La délégation de la CEDEAO, des Nations unies et de l’Union africaine était attendue à Niamey ce 8 août, mais elle n’a pas obtenu l’aval de la junte, selon Jeune Afrique qui souligne que ce refus a été signifié par une note verbale du ministère nigérien des Affaires étrangères.
Selon nos sources, plusieurs motifs sont avancés par les militaires pour justifier leur décision. Ces derniers évoquent, notamment, le contexte actuel du pays marqué de «colère et de révolte» des populations provoquées par les sanctions prises par la CEDEAO. Ce qui ne permettrait pas d’accueillir la délégation dans la «sérénité».
En plus, les nouvelles autorités de Niamey avancent une «nécessité de convenir au préalable […] des dates, contours et programme desdites visites».
Les militaires du Conseil national pour la sauvegarde de la patrie (CNSP) rappellent également que les frontières terrestres et aériennes sont fermées à la suite des sanctions de la CEDEAO le 30 juillet. Toutefois, ils se disent «disponibles» à engager des discussions avec les délégations ou émissaires concernant la situation au Niger.
Une première délégation de la CEDEAO a été envoyée à Niamey le 2 août dernier, mais la mission n’a pas rempli les espoirs escomptés. En effet, cette dernière n’a pas réussi à rencontrer le président du CNSP, le général Abdourahamane Tchiani, chef de la junte, ni le président démocratiquement élu, Mohamed Bazoum.
L’organisation sous régionale qui avait donné un ultimatum d’une semaine aux putschistes pour rétablir l’ordre constitutionnel, a convoqué un nouveau sommet le 10 août prochain, après expiration de cet ultimatum.

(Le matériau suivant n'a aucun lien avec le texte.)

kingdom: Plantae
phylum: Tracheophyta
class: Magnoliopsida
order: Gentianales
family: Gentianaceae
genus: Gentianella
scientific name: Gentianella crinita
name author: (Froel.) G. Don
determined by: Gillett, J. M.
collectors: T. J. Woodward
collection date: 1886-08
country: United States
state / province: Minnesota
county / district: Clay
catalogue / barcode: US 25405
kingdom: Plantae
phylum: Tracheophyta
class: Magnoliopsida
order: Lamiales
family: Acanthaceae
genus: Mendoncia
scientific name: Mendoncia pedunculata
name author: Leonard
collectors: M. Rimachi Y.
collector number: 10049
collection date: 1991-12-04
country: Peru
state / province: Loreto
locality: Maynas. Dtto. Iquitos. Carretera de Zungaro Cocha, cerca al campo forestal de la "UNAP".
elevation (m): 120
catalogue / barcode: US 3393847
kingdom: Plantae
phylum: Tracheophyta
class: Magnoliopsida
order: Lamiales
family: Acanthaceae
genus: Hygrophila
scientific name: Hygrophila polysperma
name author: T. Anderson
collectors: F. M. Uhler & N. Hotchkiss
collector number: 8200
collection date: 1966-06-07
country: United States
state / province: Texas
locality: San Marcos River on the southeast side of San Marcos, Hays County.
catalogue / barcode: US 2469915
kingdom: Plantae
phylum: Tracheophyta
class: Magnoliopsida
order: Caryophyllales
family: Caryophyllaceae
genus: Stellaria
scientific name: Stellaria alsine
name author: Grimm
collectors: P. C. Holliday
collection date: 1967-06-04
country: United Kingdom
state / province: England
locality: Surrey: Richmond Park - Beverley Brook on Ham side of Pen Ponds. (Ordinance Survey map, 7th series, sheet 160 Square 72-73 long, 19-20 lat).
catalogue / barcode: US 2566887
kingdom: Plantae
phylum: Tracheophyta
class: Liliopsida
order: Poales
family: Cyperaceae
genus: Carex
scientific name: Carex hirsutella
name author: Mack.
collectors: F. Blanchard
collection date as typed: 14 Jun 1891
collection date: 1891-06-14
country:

Au lendemain de l’expiration de l’ultimatum de la Cedeao, une émissaire américaine a annoncé avoir eu des discussions « difficiles » à Niamey avec les militaires auteurs du coup d’État au Niger, lundi 7 août. Les États-Unis disent privilégier la voie diplomatique pour restaurer l’ordre constitutionnel, plutôt que l’intervention militaire un temps envisagée par les pays d’Afrique de l’Ouest.
Les dirigeants de la Communauté économique des États d’Afrique de l’Ouest (Cedeao) vont à nouveau se réunir jeudi à Abuja, la capitale du Nigeria, pour évoquer la situation au Niger, deux semaines après le coup d’État, a indiqué la Cedeao dans un communiqué.
Voie du dialogue
Lors d’un précédent sommet à Abuja le 30 juillet, les dirigeants ouest-africains avaient donné une semaine aux militaires nigériens pour rétablir le président élu Mohamed Bazoum, actuellement retenu prisonnier. Les chefs d’état-major de la région avaient même dessiné les « contours » d’une éventuelle intervention armée, mais elle n’a pas été déclenchée à l’expiration de l’ultimatum dimanche à 23 heures heure française.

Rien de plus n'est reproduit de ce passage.